薄暮年也不知道自己在沙发上坐了多久,跟前茶几上的烟灰缸已经堆满了烟头和烟灰。
正当他还想抽烟的时候,手摸到烟盒,却发现里面已经没有烟了。
没有开灯的房间里面一片黑暗,只有偶尔亮起来的手机屏幕有些光亮。
发烧让他难受,但比起这个,那天傅言的那些话更让他痛苦。
没有什么比情敌说她不想见到他要更加让人难受的了。
薄暮年伸手拿起手机,最后还是拨了那个电话号码。
大概过了三四秒,电话那头的人按了接听:“薄二少?”
“是我,你那天说的合作,我答应了。”
男人笑了一声:“好啊,那合作愉快薄二少!”
薄暮年没说话,直接就把电话挂了。
他往后一靠,双眸在黑暗中,像是发了狠的猛兽一般。
除了昏迷的那些时间之外,沈初有好多天没试过睡得这么舒服了。
清江镇那边的人家的床太硬了,医院里面的床更没有舒适度可言,她一向有些认床,可昨天晚上却难道睡得很沉很舒服,一觉醒来就七点了,一旁的手机闹钟也跟着响了起来。

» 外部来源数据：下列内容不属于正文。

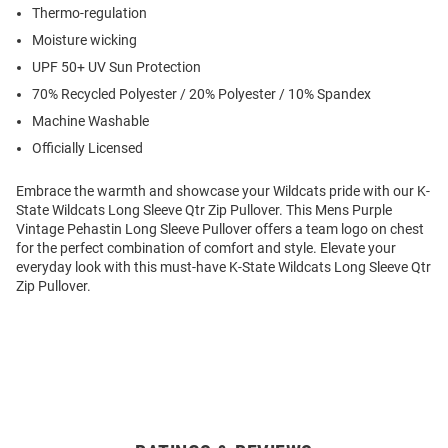
Thermo-regulation
Moisture wicking
UPF 50+ UV Sun Protection
70% Recycled Polyester / 20% Polyester / 10% Spandex
Machine Washable
Officially Licensed
Embrace the warmth and showcase your Wildcats pride with our K-
State Wildcats Long Sleeve Qtr Zip Pullover. This Mens Purple
Vintage Pehastin Long Sleeve Pullover offers a team logo on chest
for the perfect combination of comfort and style. Elevate your
everyday look with this must-have K-State Wildcats Long Sleeve Qtr
Zip Pullover.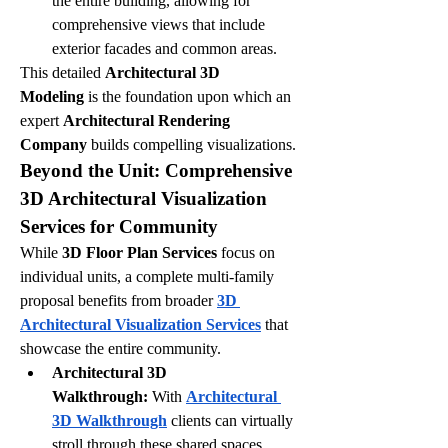
the entire building, allowing for 
comprehensive views that include 
exterior facades and common areas.
This detailed 
Architectural 3D 
Modeling
 is the foundation upon which an 
expert 
Architectural Rendering 
Company
 builds compelling visualizations.
Beyond the Unit: Comprehensive 
3D Architectural Visualization 
Services for Community
While 
3D Floor Plan Services
 focus on 
individual units, a complete multi-family 
proposal benefits from broader 
3D 
Architectural Visualization Services
 that 
showcase the entire community.
Architectural 3D 
Walkthrough:
 With 
Architectural 
3D Walkthrough
 clients can virtually 
stroll through these shared spaces, 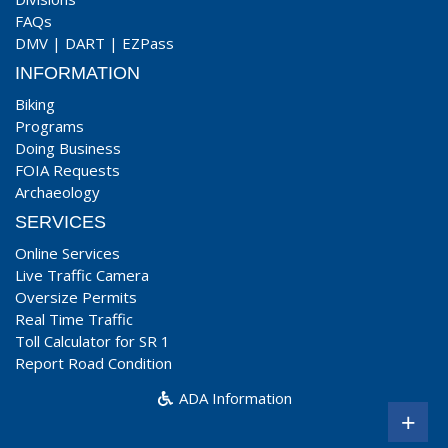
FAQs
DMV
|
DART
|
EZPass
INFORMATION
Biking
Programs
Doing Business
FOIA Requests
Archaeology
SERVICES
Online Services
Live Traffic Camera
Oversize Permits
Real Time Traffic
Toll Calculator for SR 1
Report Road Condition
ADA Information
+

沈初今天早上九点多飞回临城的飞机,傅言还有事,要晚两天回临城。
大概是睡了个好觉,沈初今天醒来的脸色好了许多。
刚收拾好准备下楼吃早餐,傅言就过来了。
“今天气色不错,看来昨天晚上睡得很好。”
傅言走进来,直接从她的手上接过行李箱。
沈初倒也没有坚持,松了手让他拖:“谢谢,我昨晚确实睡得不错。”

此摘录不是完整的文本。